Nous en avons isolé cinq qui ne sont évidemment pas exclusives les unes des autres et qui ne sont pas non plus des règles d'or mais elles sont intéressantes car elles donnent à réfléchir et tiennent compte d'un consommateur devenu conso-acteur .
1/ Ne pas tout révéler pour donner envie d'en savoir plus
Dans cette société d'abondance, c'est en créant le manque, que l'on crée l'envie. Beaucoup de marques ne communiquent pas l'ensemble des dimensions de leur mix, voire expriment de façon allusive les bénéfices consommateurs.
C'est le cas pour certaines nouvelles technologies, souvent trop complexes, qui font le choix d'un angle, souvent le plus petit pour donner envie du tout : le Ipod qui choisit l'angle du design et du life style ou la Xbox 360 qui choisit l'attribut du grand écran 3D. Ni la Xbox 360, ni Ipod ne disent en quoi consiste précisément leur offre ; elles se contentent de donner envie d'en savoir plus.

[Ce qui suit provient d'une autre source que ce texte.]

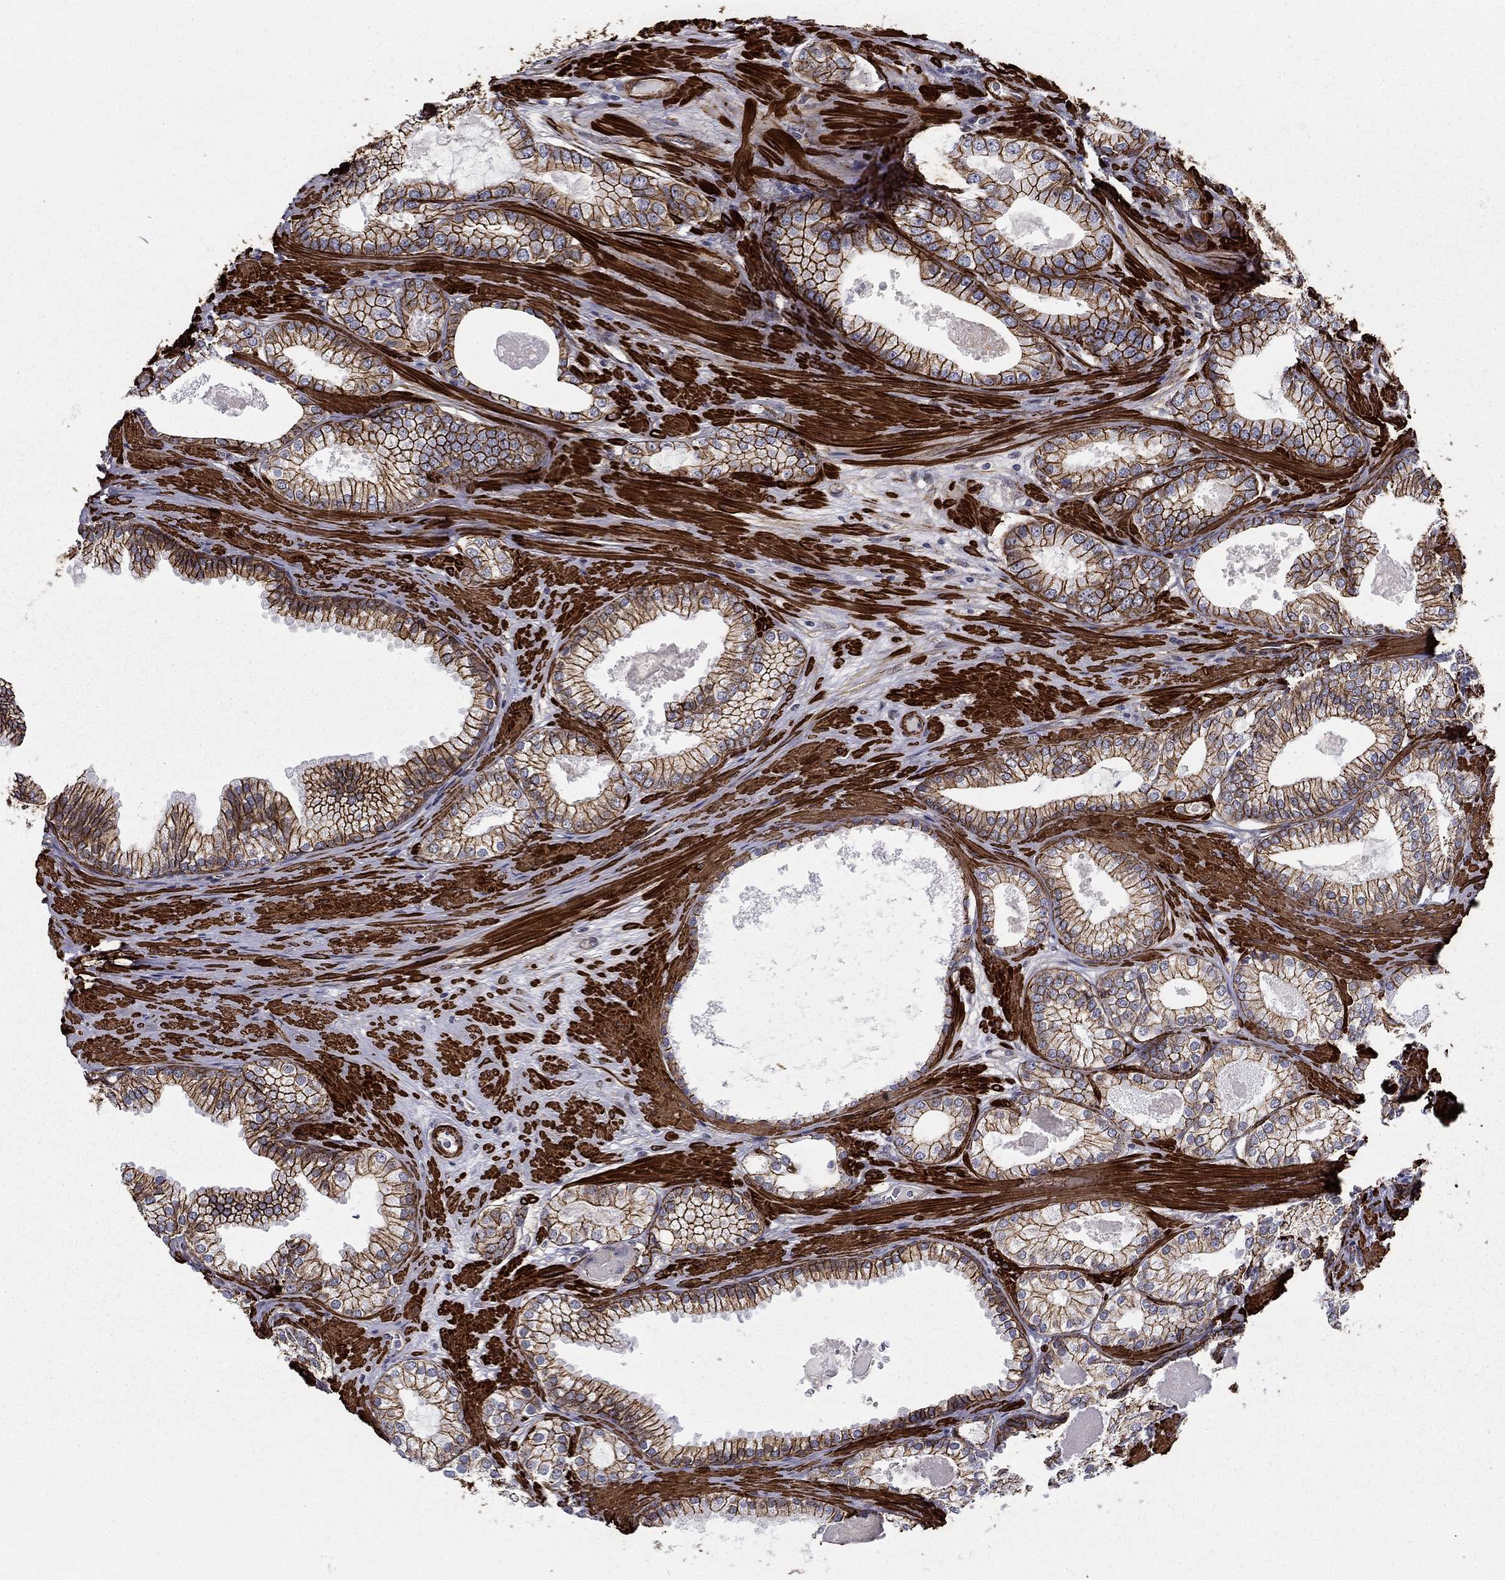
{"staining": {"intensity": "strong", "quantity": ">75%", "location": "cytoplasmic/membranous"}, "tissue": "prostate cancer", "cell_type": "Tumor cells", "image_type": "cancer", "snomed": [{"axis": "morphology", "description": "Adenocarcinoma, High grade"}, {"axis": "topography", "description": "Prostate and seminal vesicle, NOS"}], "caption": "Immunohistochemistry of prostate high-grade adenocarcinoma displays high levels of strong cytoplasmic/membranous staining in approximately >75% of tumor cells.", "gene": "KRBA1", "patient": {"sex": "male", "age": 62}}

2/ Parler différemment et renverser les lois média traditionnelles
Cela passe par le fond et la forme.
Pour le fond, c'est toute la notion d'advertisement : quand on recourt à l'émotion et au spectacle et qu'on y arrive, on évite l'écueil de la rationalisation et de la critique d'un consommateur hyper-averti. Quand l'émotion est au rendez-vous, le désir n'est pas très loin . D'ailleurs la publicité favorite des Français en 2005 ne montre-t-elle un très beau spectacle publicitaire avec une voiture-robot qui danse (Citroën C4).
Pour la forme, cela passe par l'utilisation de canaux inattendus. Ainsi approcher le consommateur par un media nouveau ou peu usité est une façon de communiquer l'innovation.
Ainsi quand Xbox installe dans Paris des affiches interactives qui permettent de jouer, c'est une façon inédite de dire innovation avec une réinterprétation de l'affichage tout à fait inédite.
Quand voyages-sncf.com utilise le levier du canular, avec une campagne d'affichage annonçant la création d'un train reliant Paris à New York, c'est une façon inattendue et impactante de communiquer son message clé à savoir : voyages-sncf ne propose pas que des billets de train.
Par ailleurs, face à un individu multitâches et multiconsommateur de media, de plus en plus de marques communiquent de façon circulaire et holistique . Il est clair que des media de proximité de type street marketing, partenariat avec un magasin, affichage dans les transports, dans les cafés…ont un avenir certain.
Q : Cela signifie-t-il que face à un consommateur méfiant ou en retrait par rapport au discours autoritaire des marques, il faille faire évoluer les stratégies média ? En d'autres termes, est-ce la fin de la puissance comme principe média universel ?
I.M. : Les media traditionnels sont plus que jamais utilisés pour leur puissance mais moins en démarrage de campagne. Face à un consommateur qui prend de la distance par rapport au discours des marques, les démarches actuelles de création de connivence avec le public via des média nouveaux et un peu plus surprenants aide les marques à ouvrir la brèche et à gagner en visibilité.
Certaines marques d'alcool, qui utilisent le bouche à oreille et leur présence dans certains bars pour créer la demande, constituent également des exemples intéressants. Ainsi beaucoup de pre-mix n' ont pas ou peu communiqué en presse ou affichage et ont existé d'abord via le lieu de vente.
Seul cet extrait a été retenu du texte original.